## [The task]
Continue the page describing the frame upload and ML recognition flow, starting right after its last sentence.

Skip to content

Flow — Frame Upload + ML Recognition

The flagship Sense flow. Mobile records video, slices frames, uploads them, and gets back ML detections.

Narrative

A field inspector drives a route. The mobile app records video and, every few meters, slices a frame. While still in the field (intermittent connectivity, often), the app uploads frames, commits their metadata, and confirms the track. The Sense Worker hands off to Vision — a Python pipeline that runs a Triton-based quality check, dispatches frames to per-customer external detectors over HTTP, accepts their results back via a push API, then clusters bboxes into real-world objects and persists everything to ClickHouse. Map matching runs in parallel, decoupled from frame recognition.

The flow has four mobile-driven gRPC calls and two async fan-outs (frame recognition + map matching) that run concurrently in Vision:

  1. CreateTrack — open a track session.
  2. UploadFrameMetadataBatch — reserve N frames, get N presigned S3 URLs, upload bytes directly to S3.
  3. CommitFrameBatch — once bytes are in S3, send the metadata.
  4. ConfirmTrack — declare the track done; Sense Worker emits FrameRecognitionRequest per frame and TrackMatchingRequestEvent per track. Vision picks both up.

Images with bounding boxes:
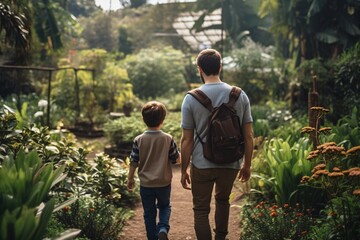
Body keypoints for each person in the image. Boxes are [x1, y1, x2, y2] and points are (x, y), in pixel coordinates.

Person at [180, 49, 254, 240]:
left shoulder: (191, 98)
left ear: (199, 69)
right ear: (220, 67)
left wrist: (183, 169)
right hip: (230, 162)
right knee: (223, 201)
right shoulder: (240, 95)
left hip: (201, 163)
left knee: (201, 210)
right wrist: (247, 164)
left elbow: (186, 140)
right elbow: (249, 135)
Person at [127, 101, 180, 240]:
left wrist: (130, 178)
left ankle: (152, 237)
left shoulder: (139, 140)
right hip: (163, 182)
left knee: (149, 212)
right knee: (164, 207)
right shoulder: (168, 139)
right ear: (162, 120)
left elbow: (134, 161)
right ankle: (162, 228)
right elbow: (176, 160)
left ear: (144, 119)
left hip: (146, 184)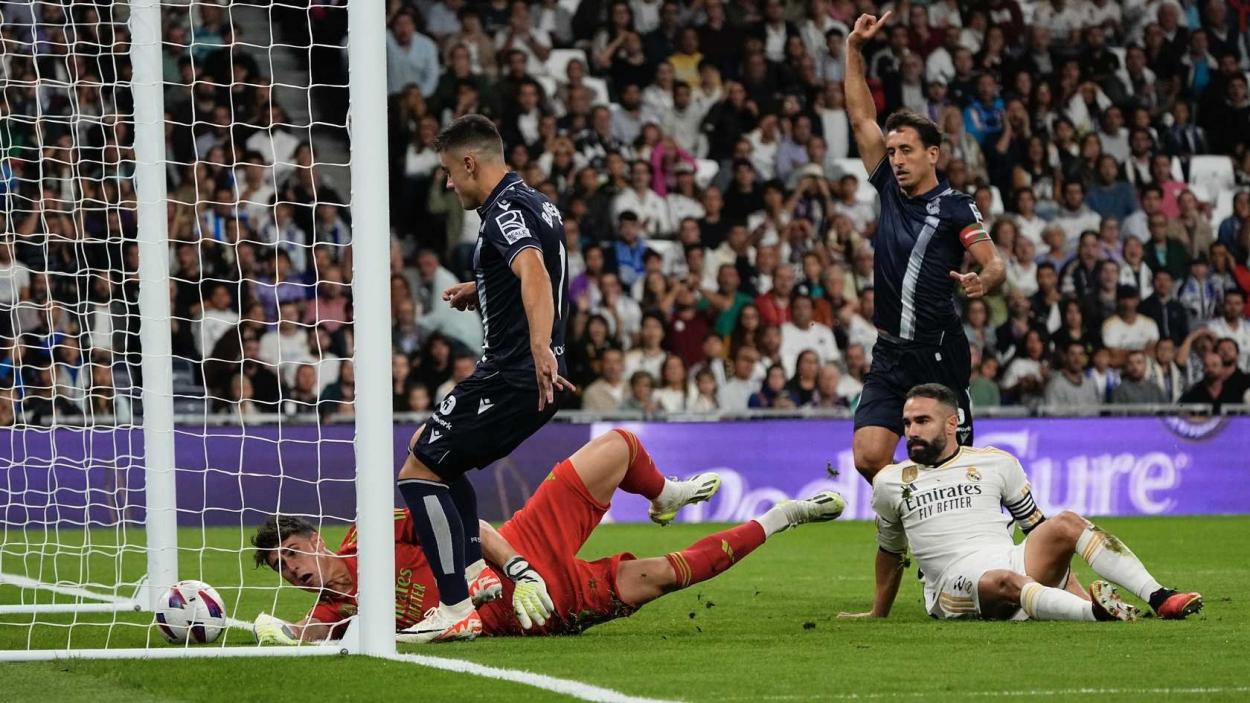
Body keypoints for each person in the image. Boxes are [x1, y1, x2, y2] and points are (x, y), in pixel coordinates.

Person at [251, 429, 843, 643]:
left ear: (316, 538)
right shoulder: (335, 607)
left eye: (291, 552)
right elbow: (304, 634)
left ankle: (661, 493)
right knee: (664, 575)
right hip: (536, 612)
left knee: (618, 446)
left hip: (519, 552)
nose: (292, 568)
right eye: (281, 567)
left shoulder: (373, 535)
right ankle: (782, 517)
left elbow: (471, 528)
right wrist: (268, 627)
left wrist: (513, 567)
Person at [399, 115, 574, 642]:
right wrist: (480, 288)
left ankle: (454, 609)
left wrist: (540, 347)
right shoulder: (538, 201)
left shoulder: (503, 213)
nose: (450, 184)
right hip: (525, 374)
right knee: (434, 459)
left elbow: (536, 273)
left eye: (451, 172)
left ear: (471, 162)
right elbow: (529, 269)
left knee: (418, 474)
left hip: (515, 374)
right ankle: (475, 575)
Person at [842, 383, 1202, 621]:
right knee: (1005, 580)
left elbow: (1035, 527)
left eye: (922, 421)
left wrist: (1068, 580)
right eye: (906, 423)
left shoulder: (996, 462)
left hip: (1012, 559)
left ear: (951, 424)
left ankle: (1159, 597)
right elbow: (890, 553)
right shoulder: (890, 481)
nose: (911, 431)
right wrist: (878, 612)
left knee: (1066, 523)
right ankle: (1093, 614)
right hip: (954, 586)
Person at [843, 11, 1005, 482]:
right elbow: (860, 116)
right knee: (869, 457)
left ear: (932, 154)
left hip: (937, 352)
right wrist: (854, 49)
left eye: (906, 150)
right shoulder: (889, 189)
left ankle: (981, 533)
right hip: (889, 352)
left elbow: (994, 264)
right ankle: (916, 517)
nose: (895, 160)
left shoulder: (956, 207)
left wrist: (983, 280)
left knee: (956, 469)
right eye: (891, 152)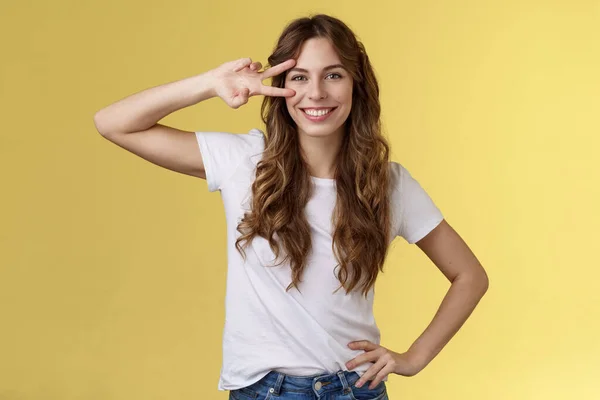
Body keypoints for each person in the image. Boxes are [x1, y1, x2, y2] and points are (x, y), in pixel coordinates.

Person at [94, 13, 489, 400]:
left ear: (357, 85)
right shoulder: (246, 162)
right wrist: (211, 83)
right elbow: (114, 123)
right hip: (266, 392)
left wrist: (413, 359)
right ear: (280, 88)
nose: (316, 93)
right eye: (299, 77)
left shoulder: (388, 184)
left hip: (356, 390)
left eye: (333, 75)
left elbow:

## [Reply]
Sequence

The frame-recognition and track map-matching legs share no Kafka topics. They run concurrently from ConfirmTrack onward and only re-converge inside ClickHouse. They're shown as two diagrams below because that's how they actually run in production. Solid arrows are Kafka messages; dashed arrows are HTTP / gRPC calls.

Mobile → Sense Backend (steps 1–4)

High-level overview

Mobile → Sense Backend high-level flow

Detailed sequence

Mobile → Sense Backend detailed sequence

Vision: frame recognition (per frame)

High-level overview

Vision frame recognition high-level flow

Detailed sequence

Vision frame recognition detailed sequence

Vision: track map matching (per track, parallel)

Triggered by the same ConfirmTrack that started recognition, but fully decoupled — Clusterization does not wait for matched coordinates, and is_map_matched=true on axion_sense.frames / axion_sense.tracks is set by the Sense Worker after consuming the result, not by Vision.

Vision track map matching flow

Both ends of the matching loop publish to the same axion.sense.track.metadata topic with the same track_id partition key — guarantees per-track ordering (TRACK_MATCHING_RESULT lands on the same partition as the request) and lets Sense Worker and Vision Matching coexist on one topic via the message-type header filter.

Key invariants

  • Detection rows in the shared axion_sense.detections table are written only from Vision Clusterization (clusterize_detections) — the push path. Vision Worker writes only image-quality verdicts and dispatch-error rows. There is no Kafka roundtrip of results back to Sense Backend; Sense reads detections directly from the same table.
  • Vision Worker dispatches frames to external detectors but never receives their results via Kafka. Results return strictly via the Vision Detections HTTP API.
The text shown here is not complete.